→ **EXERCISE REQUIREMENTS**:
1. In the battery charging claims, under what condition is the accumulated charging electric quantity cleared?
2. Resume the battery charging claims after their last sentence and continue them.

10. The apparatus as claimed in claim 8, before acquiring actual charging electric quantity required for charging the cell to a target voltage, further comprising:

acquiring accumulated charging electric quantity since the multi-cell battery enters a charging state; and

determining that the multi-cell battery enters the charging stable state under a condition in which the accumulated charging electric quantity reaches a first threshold.

11. The apparatus as claimed in claim 10, after acquiring accumulated charging electric quantity since the multi-cell battery enters a charging state, further comprising:

clearing the accumulated charging electric quantity under a condition in which the accumulated charging electric quantity does not reach the first threshold and the charging is terminated.

12. The apparatus as claimed in claim 8, wherein acquiring actual charging electric quantity required for charging the cell to a target voltage comprises:

acquiring a cell temperature in an environment where the cell is located at present; and

performing temperature compensation on the actual charging electric quantity corresponding to the cell according to a temperature curve, wherein under a condition in which the cell temperature in the environment where the cell is located at present is greater than a target temperature, the actual charging electric quantity is turned down according to a first proportion indicated by the temperature curve; and under a condition in which the cell temperature in the environment where the cell is located at present is smaller than the target temperature, the actual charging electric quantity is turned up according to a second proportion indicated by the temperature curve.

13. The apparatus as claimed in claim 8, wherein determining a balance time duration for the cell based on the actual charging electric quantity corresponding to the cell comprises:

acquiring unit balance electric quantity configured to the cell balance control circuit matched with the cell; and

acquiring a ratio of the actual charging electric quantity to the unit balance electric quantity and setting the balance time duration corresponding to the cell equal to the ratio.

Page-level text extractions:
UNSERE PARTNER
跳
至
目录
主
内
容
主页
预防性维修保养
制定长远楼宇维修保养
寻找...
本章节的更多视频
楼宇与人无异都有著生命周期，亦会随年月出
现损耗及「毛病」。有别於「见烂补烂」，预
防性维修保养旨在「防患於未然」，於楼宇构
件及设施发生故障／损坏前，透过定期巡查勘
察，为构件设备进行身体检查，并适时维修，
==
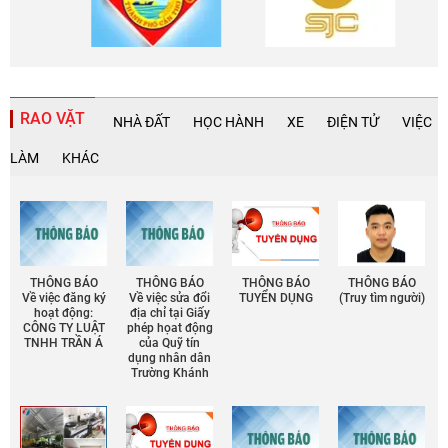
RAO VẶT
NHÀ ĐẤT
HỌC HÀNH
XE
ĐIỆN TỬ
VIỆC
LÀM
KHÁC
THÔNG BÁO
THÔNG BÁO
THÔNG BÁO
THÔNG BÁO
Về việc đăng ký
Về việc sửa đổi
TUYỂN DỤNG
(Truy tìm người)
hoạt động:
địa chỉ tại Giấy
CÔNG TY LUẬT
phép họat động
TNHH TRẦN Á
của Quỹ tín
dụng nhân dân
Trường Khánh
---
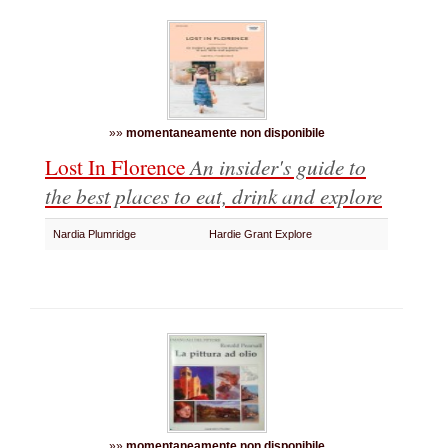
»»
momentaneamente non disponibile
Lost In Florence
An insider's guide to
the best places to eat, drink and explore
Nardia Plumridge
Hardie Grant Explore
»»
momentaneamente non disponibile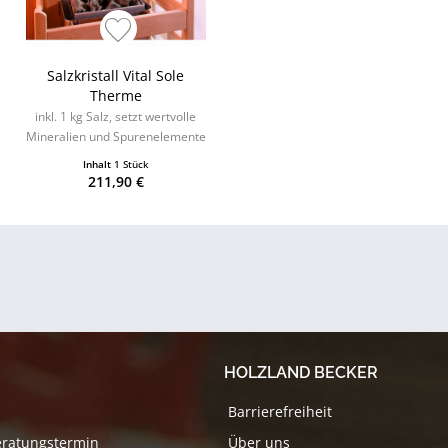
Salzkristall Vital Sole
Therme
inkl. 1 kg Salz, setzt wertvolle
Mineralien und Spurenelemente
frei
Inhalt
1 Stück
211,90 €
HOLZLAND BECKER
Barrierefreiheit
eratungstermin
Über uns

→ **ANSWERS FOR THE TASKS**:
1. It is cleared when the accumulated charging electric quantity does not reach the first threshold and the charging is terminated.

2.
14. The apparatus as claimed in claim 8, wherein controlling the cell balance control circuit matched with the cell to perform electric quantity adjustment on the cell within the balance time duration comprises:

controlling the cell balance control circuit matched with the cell to stop the electric quantity adjustment on the cell under a condition in which an end moment of the balance time duration is reached and the multi-cell battery is balanced;

acquiring updated actual charging electric quantity corresponding to the cell under a condition in which the end moment of the balance time duration is reached while the multi-cell battery is not balanced; determining an updated balance time duration based on the updated actual charging electric quantity; and controlling the cell balance control circuit matched with the cell to perform the electric quantity adjustment on the cell within the updated balance time duration.

15. An electric vehicle, for each cell in at least one cell of a multi-cell battery, comprising:

a processor, configured to execute a computer executable instruction; and

a memory, configured to store the computer executable instruction, and the computer executable instruction, when being executed by the processor, enabling the apparatus to execute the following steps:

after a multi-cell battery enters a charging stable state, acquiring actual charging electric quantity required for charging the cell to a target voltage;

determining a balance time duration for the cell based on the actual charging electric quantity corresponding to the cell, wherein the balance time duration is a time duration required for a cell balance control circuit matched with the cell to control the cell; and

controlling the cell balance control circuit matched with the cell to perform electric quantity adjustment on the cell within the balance time duration.